[[ Quoted passage open ]]
Redwood's Bid to Localize Materials
Redwood Materials
Asian battery leaders are not just exporting cells into the U.S., they are moving the expensive middle of the supply chain, cathode and anode materials, closer to American car factories. That matters because battery materials are bulky, policy sensitive, and tightly linked to IRA sourcing rules. It turns North America from a sales market into a production base, and raises the bar for recyclers like Redwood to become full domestic material suppliers, not just scrap processors.
-
LG Chem is the clearest example. It said cathode materials for GM would be produced at its Tennessee plant starting in 2026, with 60,000 tons of annual capacity. That means North American battery makers are localizing the highest value chemical step before cells are assembled.
-
GM and POSCO also set up a North American cathode active material plant to feed Ultium battery factories, showing this is broader than one Korean supplier. The pattern is integrated producers planting material conversion next to battery cell plants and auto assembly lines.
-
Redwood is competing from the opposite direction. Instead of starting with mined feedstock and building local plants outward, it starts with battery scrap and old packs, then refines that material into copper foil and cathode inputs in Nevada and South Carolina. That makes it both a recycler and a domestic materials manufacturer.
The next phase is a race to own localized battery chemistry supply, from black mass and metal salts through cathode powder and copper foil. As more Asian incumbents build North American material plants, Redwood’s advantage will come from offering automakers a closed domestic loop that pairs recycling volume with new material output at gigafactory scale.
[[ Quoted passage closed ]]
_Assignment_
Please quote the piece on Redwood's bid to localize materials from "Redwood's Bid to" up to and including "cells are assembled.", changing "cathode materials" to "cathode powders".
[[ Excerpted records open ]]
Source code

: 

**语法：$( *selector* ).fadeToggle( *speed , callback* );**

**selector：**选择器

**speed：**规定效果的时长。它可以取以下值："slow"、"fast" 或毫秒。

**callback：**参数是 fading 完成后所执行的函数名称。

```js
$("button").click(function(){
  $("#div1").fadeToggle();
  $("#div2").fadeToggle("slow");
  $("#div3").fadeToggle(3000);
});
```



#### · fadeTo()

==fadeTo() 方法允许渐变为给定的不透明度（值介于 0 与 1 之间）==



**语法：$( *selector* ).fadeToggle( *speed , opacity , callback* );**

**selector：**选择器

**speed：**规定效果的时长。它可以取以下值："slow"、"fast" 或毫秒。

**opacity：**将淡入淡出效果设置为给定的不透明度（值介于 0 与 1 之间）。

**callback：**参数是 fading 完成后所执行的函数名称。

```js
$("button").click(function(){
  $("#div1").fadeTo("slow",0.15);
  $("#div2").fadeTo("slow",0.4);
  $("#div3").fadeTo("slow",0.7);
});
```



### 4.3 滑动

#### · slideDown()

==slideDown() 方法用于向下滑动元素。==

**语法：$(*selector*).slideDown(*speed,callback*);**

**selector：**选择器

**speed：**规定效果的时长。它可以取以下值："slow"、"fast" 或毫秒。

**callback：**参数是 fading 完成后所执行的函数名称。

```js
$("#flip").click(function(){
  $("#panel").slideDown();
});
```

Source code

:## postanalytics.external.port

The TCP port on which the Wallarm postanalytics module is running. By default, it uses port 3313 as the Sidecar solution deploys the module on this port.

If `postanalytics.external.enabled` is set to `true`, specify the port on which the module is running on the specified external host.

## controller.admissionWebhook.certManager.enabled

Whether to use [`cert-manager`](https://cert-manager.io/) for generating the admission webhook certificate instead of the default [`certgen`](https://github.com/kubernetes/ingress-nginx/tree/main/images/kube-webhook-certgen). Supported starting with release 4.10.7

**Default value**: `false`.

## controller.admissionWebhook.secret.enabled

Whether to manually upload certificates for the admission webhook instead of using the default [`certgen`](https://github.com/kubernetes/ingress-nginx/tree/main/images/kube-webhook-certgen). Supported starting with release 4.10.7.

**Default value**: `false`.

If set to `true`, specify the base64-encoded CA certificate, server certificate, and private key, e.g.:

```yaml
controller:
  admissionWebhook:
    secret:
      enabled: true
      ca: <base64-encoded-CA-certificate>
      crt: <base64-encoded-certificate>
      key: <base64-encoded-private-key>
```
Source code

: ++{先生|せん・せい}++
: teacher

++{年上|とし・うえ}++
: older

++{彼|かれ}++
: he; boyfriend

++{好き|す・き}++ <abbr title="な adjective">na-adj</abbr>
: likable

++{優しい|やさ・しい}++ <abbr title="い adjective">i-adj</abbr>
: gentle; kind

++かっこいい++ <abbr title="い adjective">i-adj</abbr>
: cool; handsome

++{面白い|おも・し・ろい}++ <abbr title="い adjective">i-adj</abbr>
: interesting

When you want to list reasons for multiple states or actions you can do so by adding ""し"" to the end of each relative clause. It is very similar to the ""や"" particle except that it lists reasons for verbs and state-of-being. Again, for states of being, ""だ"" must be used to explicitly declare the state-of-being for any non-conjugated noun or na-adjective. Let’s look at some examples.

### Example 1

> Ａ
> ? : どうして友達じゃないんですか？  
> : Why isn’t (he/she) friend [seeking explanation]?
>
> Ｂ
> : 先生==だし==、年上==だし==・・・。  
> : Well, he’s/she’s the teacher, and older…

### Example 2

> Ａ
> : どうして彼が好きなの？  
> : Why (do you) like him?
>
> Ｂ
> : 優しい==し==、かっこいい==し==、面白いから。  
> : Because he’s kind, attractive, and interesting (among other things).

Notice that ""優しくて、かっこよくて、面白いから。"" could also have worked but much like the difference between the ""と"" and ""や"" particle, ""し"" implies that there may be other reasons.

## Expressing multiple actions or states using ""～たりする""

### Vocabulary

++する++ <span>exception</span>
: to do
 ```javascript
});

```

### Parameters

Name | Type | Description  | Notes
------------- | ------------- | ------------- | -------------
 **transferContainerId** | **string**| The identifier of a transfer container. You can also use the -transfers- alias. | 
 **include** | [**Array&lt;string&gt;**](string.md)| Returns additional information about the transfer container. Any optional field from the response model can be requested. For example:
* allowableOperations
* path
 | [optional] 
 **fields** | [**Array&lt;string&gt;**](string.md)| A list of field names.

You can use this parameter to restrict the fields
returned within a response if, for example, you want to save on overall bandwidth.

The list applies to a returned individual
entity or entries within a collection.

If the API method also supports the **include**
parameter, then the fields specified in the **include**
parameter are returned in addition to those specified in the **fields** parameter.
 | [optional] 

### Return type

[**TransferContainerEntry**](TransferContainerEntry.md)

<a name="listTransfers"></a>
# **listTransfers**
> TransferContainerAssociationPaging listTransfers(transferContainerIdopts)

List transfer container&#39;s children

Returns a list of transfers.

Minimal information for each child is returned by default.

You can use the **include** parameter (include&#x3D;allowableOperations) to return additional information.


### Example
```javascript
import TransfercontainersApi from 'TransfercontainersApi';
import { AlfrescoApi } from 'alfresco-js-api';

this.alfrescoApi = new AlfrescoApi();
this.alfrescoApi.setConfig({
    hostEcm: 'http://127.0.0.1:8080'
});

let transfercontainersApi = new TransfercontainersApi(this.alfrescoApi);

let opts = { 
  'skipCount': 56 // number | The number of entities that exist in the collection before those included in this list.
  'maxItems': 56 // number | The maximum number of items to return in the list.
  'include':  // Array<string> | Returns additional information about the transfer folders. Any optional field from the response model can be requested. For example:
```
[[ Excerpted records closed ]]
_Reply_
Redwood's Bid to Localize Materials
Redwood Materials
Asian battery leaders are not just exporting cells into the U.S., they are moving the expensive middle of the supply chain, cathode and anode materials, closer to American car factories. That matters because battery materials are bulky, policy sensitive, and tightly linked to IRA sourcing rules. It turns North America from a sales market into a production base, and raises the bar for recyclers like Redwood to become full domestic material suppliers, not just scrap processors.
-
LG Chem is the clearest example. It said cathode powders for GM would be produced at its Tennessee plant starting in 2026, with 60,000 tons of annual capacity. That means North American battery makers are localizing the highest value chemical step before cells are assembled.